I'm not the OP, but personally I see NN's as being really really useful where the input data is unstructured (such as text or images). The deep approach (appears to) build better features than a human can, but I'm not convinced that they are _that_ much better (or indeed at all) than standard methods for tabular data.
Once upon a time, when I used to hire data people, I'd ask them to tell me about a recent data project. They'd normally mention some kind of complex model, and I'd ask them how much better it was than linear/logistic regression. A really large proportion of candidates (around 50%) couldn't answer this because they'd never compared their approach to anything simpler.
One person told me that linear regression wasn't in the top 10 Kaggle models, so they would never use it.
Oh so training time is virtually irrelevant to us and if it weren’t we would have to be a lot more careful about optimization methods and possibly which language to use. We also cannot use NN for the models we build (we are restricted to LR, but LR has as much model capacity as you need as long as you include more and more feature interaction terms).

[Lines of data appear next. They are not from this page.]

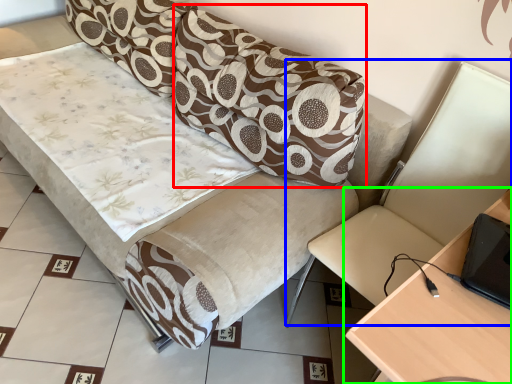
Question: Estimate the real-world distances between objects in this image. Which object is farther from pillow (highlighted by a red box), swivel chair (highlighted by a blue box) or table (highlighted by a green box)?

Choices:
 (A) swivel chair
 (B) table

Answer: (B)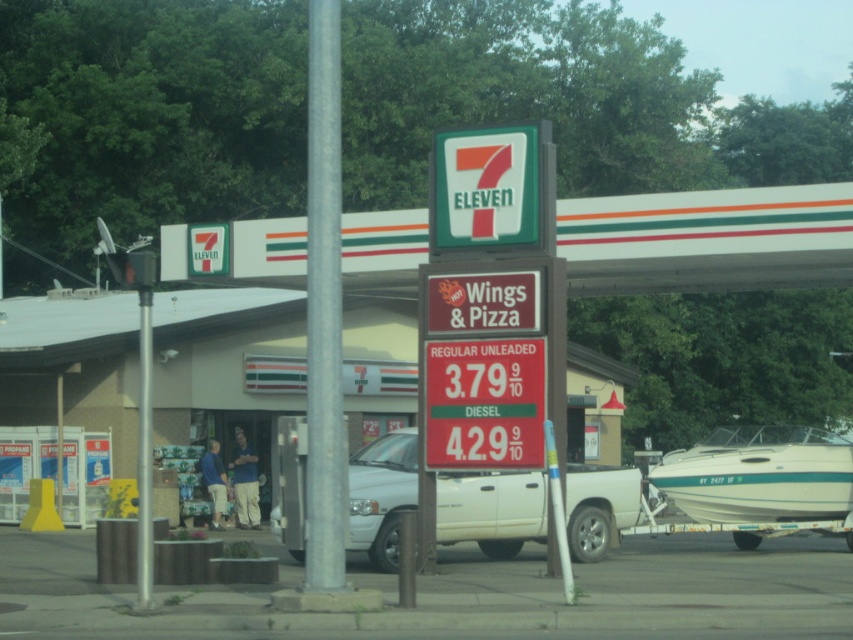
Which is below, red plastic sign at center or green plastic sign at upper center?

red plastic sign at center is lower down.

Does red plastic sign at center have a smaller size compared to green plastic sign at upper center?

Correct, red plastic sign at center occupies less space than green plastic sign at upper center.

Which is in front, point (500, 362) or point (506, 140)?

Point (500, 362)

Find the location of `red plastic sign at center`. red plastic sign at center is located at coordinates (485, 403).

Can you confirm if silver metallic pole at center is positioned to the right of white glossy boat at lower right?

In fact, silver metallic pole at center is to the left of white glossy boat at lower right.

Can you confirm if silver metallic pole at center is wider than white glossy boat at lower right?

No, silver metallic pole at center is not wider than white glossy boat at lower right.

Where is `silver metallic pole at center`? This screenshot has width=853, height=640. silver metallic pole at center is located at coordinates (323, 312).

Describe the element at coordinates (485, 403) in the screenshot. Image resolution: width=853 pixels, height=640 pixels. I see `red plastic sign at center` at that location.

Is point (442, 467) closer to camera compared to point (149, 563)?

No, (442, 467) is further to viewer.

Which is behind, point (518, 348) or point (149, 403)?

Positioned behind is point (518, 348).

In order to click on red plastic sign at center in this screenshot , I will do `click(485, 403)`.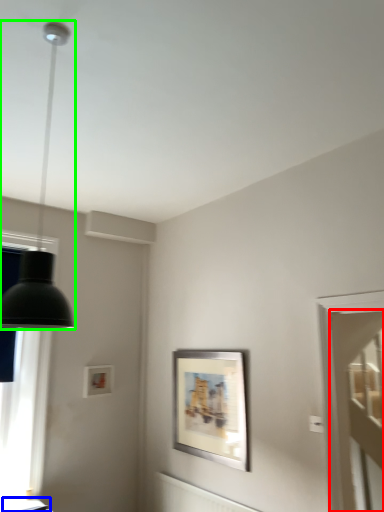
Question: Which object is the closest to the glass door (highlighted by a red box)? Choose among these: table (highlighted by a blue box) or lamp (highlighted by a green box).

Choices:
 (A) table
 (B) lamp

Answer: (A)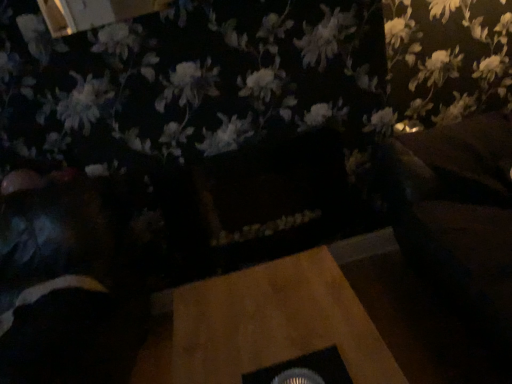
Where is `empty space that is ontop of wooden textured round table at center (from a real-world perspective)`? empty space that is ontop of wooden textured round table at center (from a real-world perspective) is located at coordinates (274, 319).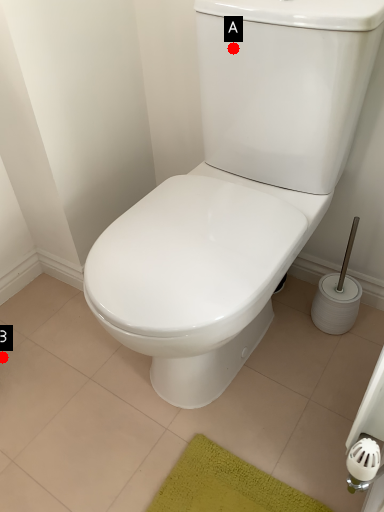
Question: Two points are circled on the image, labeled by A and B beside each circle. Which point is closer to the camera taking this photo?

Choices:
 (A) A is closer
 (B) B is closer

Answer: (A)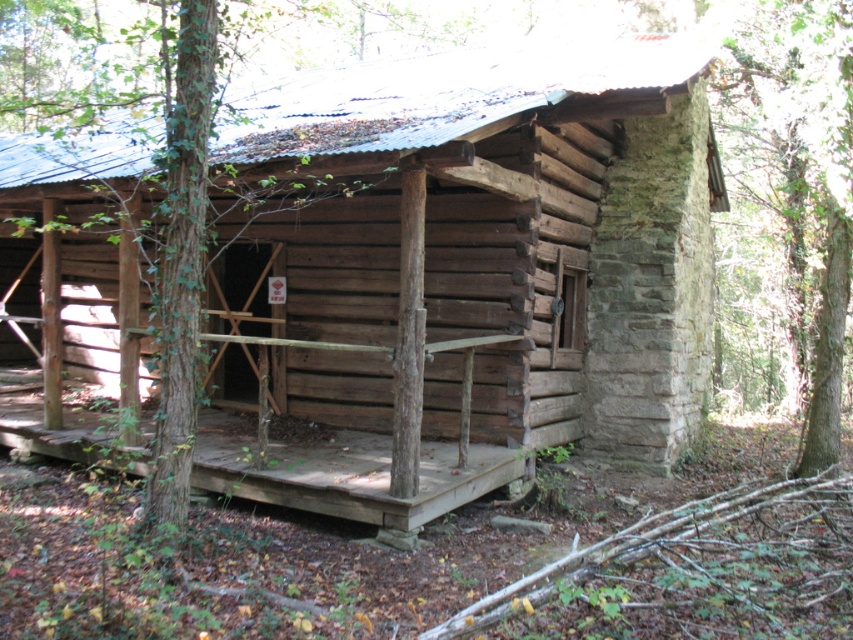
Question: Is weathered wood cabin at center above green leafy tree at right?

Choices:
 (A) yes
 (B) no

Answer: (B)

Question: Which point is closer to the camera?

Choices:
 (A) weathered wood cabin at center
 (B) green leafy tree at right
 (C) weathered wood porch at center

Answer: (C)

Question: Can you confirm if weathered wood cabin at center is positioned above weathered wood porch at center?

Choices:
 (A) yes
 (B) no

Answer: (A)

Question: Which object is positioned closest to the weathered wood porch at center?

Choices:
 (A) weathered wood cabin at center
 (B) green leafy tree at right

Answer: (A)

Question: Which point is closer to the camera?

Choices:
 (A) weathered wood porch at center
 (B) green leafy tree at right
 (C) weathered wood cabin at center

Answer: (A)

Question: Considering the relative positions of weathered wood cabin at center and weathered wood porch at center in the image provided, where is weathered wood cabin at center located with respect to weathered wood porch at center?

Choices:
 (A) above
 (B) below

Answer: (A)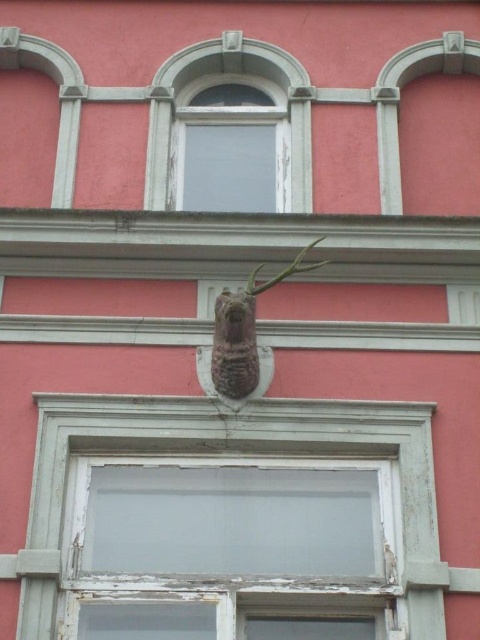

NN’s are universal function approximators. They can have arbitrary model capacity, and you can sort of control that with architecture decisions, loss function/regularization choices, and early stopping, but depending on the problem they can cause more problems than they solve. Usually you don’t really know if your NN will generalize well outside of your train/test distributions, so many times it’s better to have a simpler, more predictable model that you can control the behavior of. This is all from my personal experience and is completely moot when we’re talking about e.g. NLP or vision tasks or situations where you’re drowning in data. NNs are super interesting and powerful, don’t mean to suggest otherwise but the mantra is: “what is the right solution to my problem”. Lots of great advantages to NN’s as well (you can get them to do anything with enough cajoling and they can be solutions to major headaches you would usually have in e.g. kernel methods).